Esta madrugada, entre las tantas ráfagas incoherentes de la duermevela, apareció el recuerdo de una Pascua, en la cual, enorme diccionario de francés en mano, me aboqué a traducir Barrabás. Fui al tomo para corroborar la fecha y sí, pasaron casi cuarenta años. Cada vez que compraba un libro, acostumbraba firmar y poner la fecha. Acá, en la primer página, aparece el '77.
Un año para quedarse encerrado, sin duda. Nada bueno había afuera.
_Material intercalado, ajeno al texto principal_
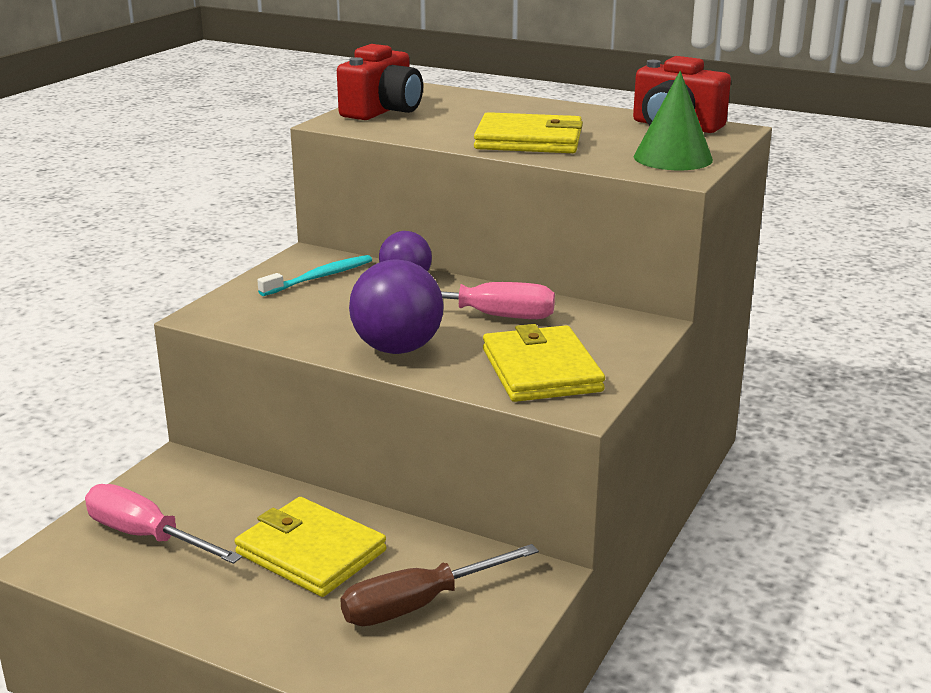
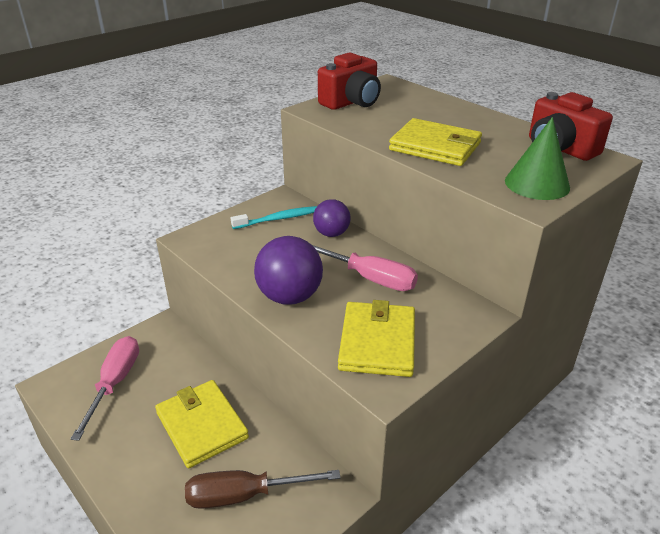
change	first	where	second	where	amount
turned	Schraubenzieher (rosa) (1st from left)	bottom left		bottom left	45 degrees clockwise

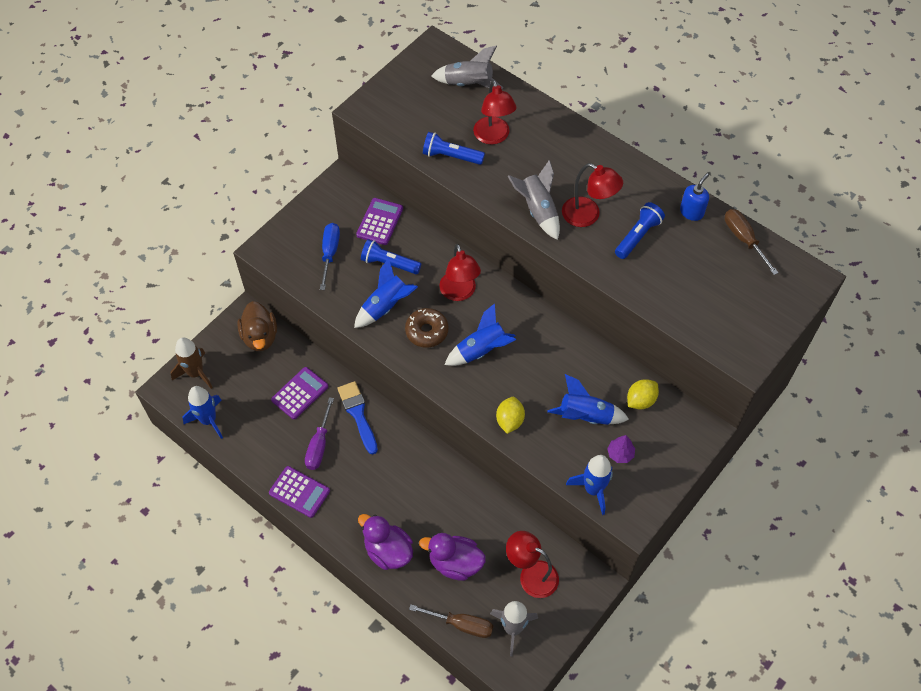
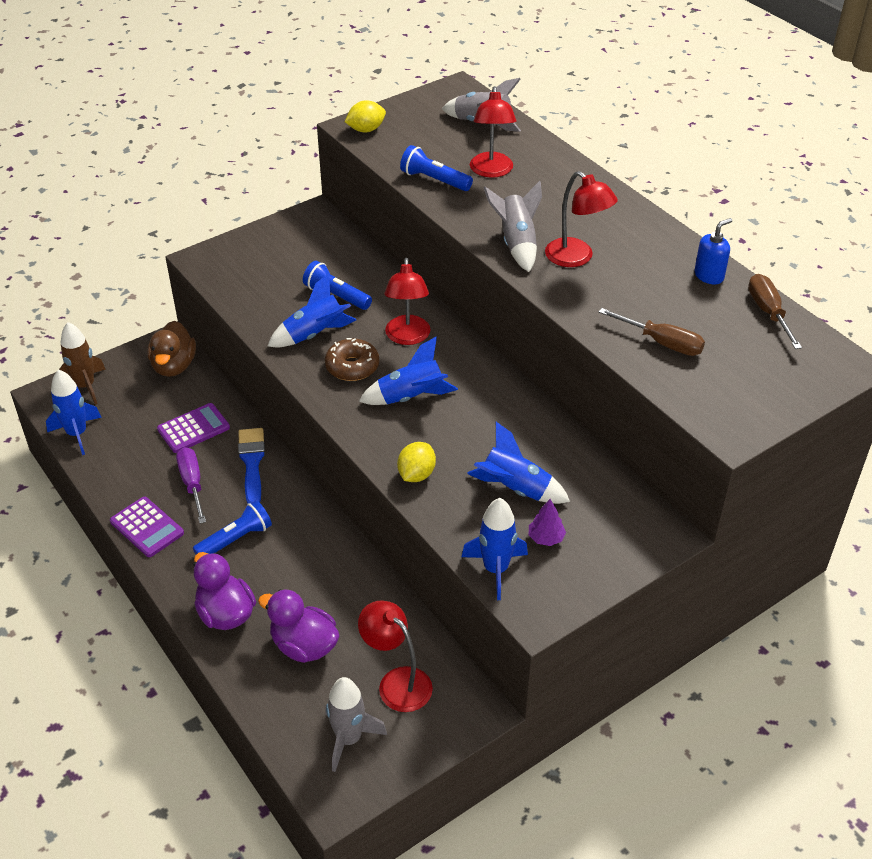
change	first	where	second	where	amount
removed	Schraubenzieher (blau)	centre			
removed	Taschenrechner (lila) (3rd from left)	top centre			
moved	Schraubenzieher (braun) (1st from left)	bottom centre		middle right	
moved	Taschenlampe (blau) (3rd from left in the first image)	top right	Taschenlampe (blau) (1st from left)	middle left	
moved	Zitrone (gelb) (2nd from left in the first image)	middle right	Zitrone (gelb) (1st from left)	top centre	
turned	Schraubenzieher (lila)	centre		middle left	135 degrees clockwise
Ghelderode encara en esta pieza la Pasión, desde una óptica inquietante, lateral. El escenario donde transcurre son los bajos fondos de Jerusalem -aunque se intuya más la Flandes medieval a la que era tan afecto- y el protagonista no es Jesús -personaje casi silente en el drama- sino el ladrón bíblico del título.
La pregunta central que se hace el autor es si Barrabás no juega de forma involuntaria un rol fundamental para que se cumpla el plan de Dios. Si no resulta un engranaje necesario para que el Cristo hombre revele su naturaleza divina.
Me queda, apartando por supuesto la idea de predestinación, la reflexión -quizá el consuelo- de si ciertos acontecimientos nefastos no son sino el preludio del renacimiento.